Coursework On Hyponatremia – Coursework Example

Causes of Hyponatremia al affiliation Hyponatremia Common Causes of Hyponatremia The concentration of Serum sodium lower than 135 meq/L is medically called hyponatremia. Over consumption of water can dilute the sodium content of the blood. Patients lose a lot of sodium through sweat. Consumption of much water during endurance activities such as triathlons and marathons reduces the amount of sugar content. Drinking too much water, therefore, causes a proportional reduction in the serum osmolality (Hickey, 2009).
Secondly, Injection or consumption of certain medication can alter the normal level of sodium in the body. Medications such as antidepressants, diuretics (water pills), and pain medications multiply the process of urination or perspiration. Urinations and perspiration in absence of constant intake of fluid cause dehydration. The body ultimately loses electrolytes and fluids (Hale & Hovey, 2013).
Pathophysiologic changes
When a person with preserved renal function takes excess water above requirement, the fluid is usually excreted in diluted urine (Hale & Hovey, 2013). In this case, hyponatremia may not exist. In psychogenic polydipsia, intake of large volumes of water, relatively 15 to 20 liters a day result in hyponatremia.

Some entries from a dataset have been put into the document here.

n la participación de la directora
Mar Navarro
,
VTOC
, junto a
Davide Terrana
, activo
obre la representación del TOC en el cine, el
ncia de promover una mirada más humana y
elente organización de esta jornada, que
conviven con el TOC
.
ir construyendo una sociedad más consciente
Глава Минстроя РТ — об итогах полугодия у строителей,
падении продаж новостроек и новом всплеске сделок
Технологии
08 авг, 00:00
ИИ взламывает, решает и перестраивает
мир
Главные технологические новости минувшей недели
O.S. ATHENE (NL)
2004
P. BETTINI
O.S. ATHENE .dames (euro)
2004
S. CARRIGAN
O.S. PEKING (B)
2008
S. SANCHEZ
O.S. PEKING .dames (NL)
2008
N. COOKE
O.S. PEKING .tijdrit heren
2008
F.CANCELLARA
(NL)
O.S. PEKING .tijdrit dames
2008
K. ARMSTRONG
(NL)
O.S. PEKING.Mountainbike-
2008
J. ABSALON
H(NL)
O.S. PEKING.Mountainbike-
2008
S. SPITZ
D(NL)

The clinical disorder leads to reduction in effective arterial blood volume, yielding to persistent ADH activity. In most cases, such hyponatremia is caused by acute or chronic renal failure (Hickey, 2009). Renal failure causes a reduction of the functions of nephron mass, reduced glomerular filtration rate and therefore reduces water excretion.

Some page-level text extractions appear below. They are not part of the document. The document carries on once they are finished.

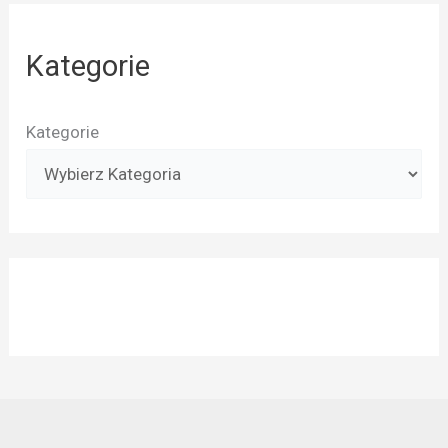
Kategorie
Kategorie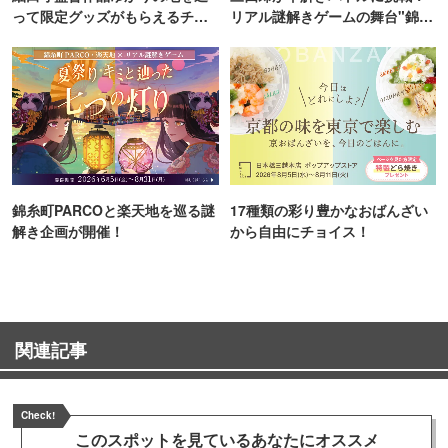
って限定グッズがもらえるチャ
リアル謎解きゲームの舞台"錦糸
ンス！
町PARCO・楽天地"を巡る！
錦糸町PARCOと楽天地を巡る謎
17種類の彩り豊かなおばんざい
解き企画が開催！
から自由にチョイス！
関連記事
Check!
このスポットを見ている
あなたにオススメ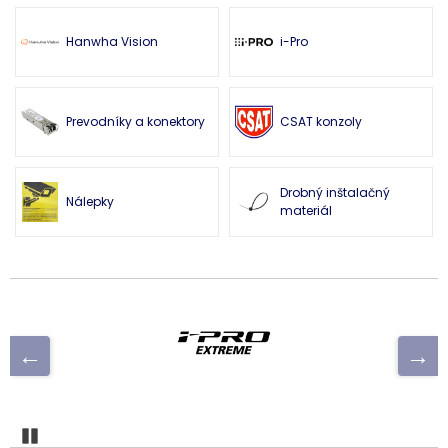
Hanwha Vision
i-Pro
Prevodníky a konektory
CSAT konzoly
Drobný inštalačný
Nálepky
materiál
Pozastaviť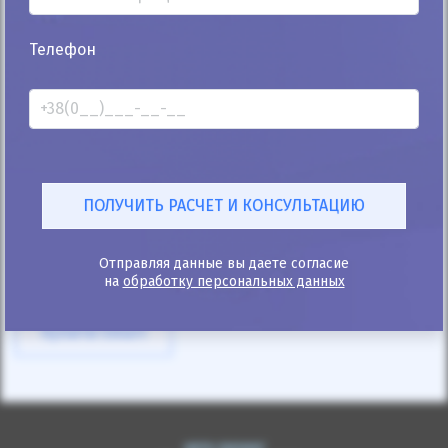
25%
Телефон
Smart City 2006
152к
1.0
Автомат
Бензин
Автомобиль продан
ID: 10333
Отправляя данные вы даете согласие
на
обработку персональных данных
Купити Smart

The mechanism of diuretic-induced reduction of serum osmolality is intricate and includes prying with urinary dilution. It is also associated with thick ascending loop of Henle, volume contraction and the distal convoluted tubule that induce increase in ADH secretion (Hale & Hovey, 2013). Some diuretic such as thiazide diuretics causes hyponatremia because of preservation in urine concentrating ability and medullary osmolality (Hickey, 2009). Other drugs can be associated with hyponatremia through the act of intensification of ADH secretion and action.
References
Hale, A., & Hovey, M. J. (2013). Fluid, Electrolyte, and Acid-Base Imbalances: Content Review Plus Practice Questions. Philadelphia: F. A. Davis Company.
Hickey, J. V. (2009). The clinical practice of neurological and neurosurgical nursing. Philadelphia: Wolters Kluwer Health/Lippincott Williams & Wilkins.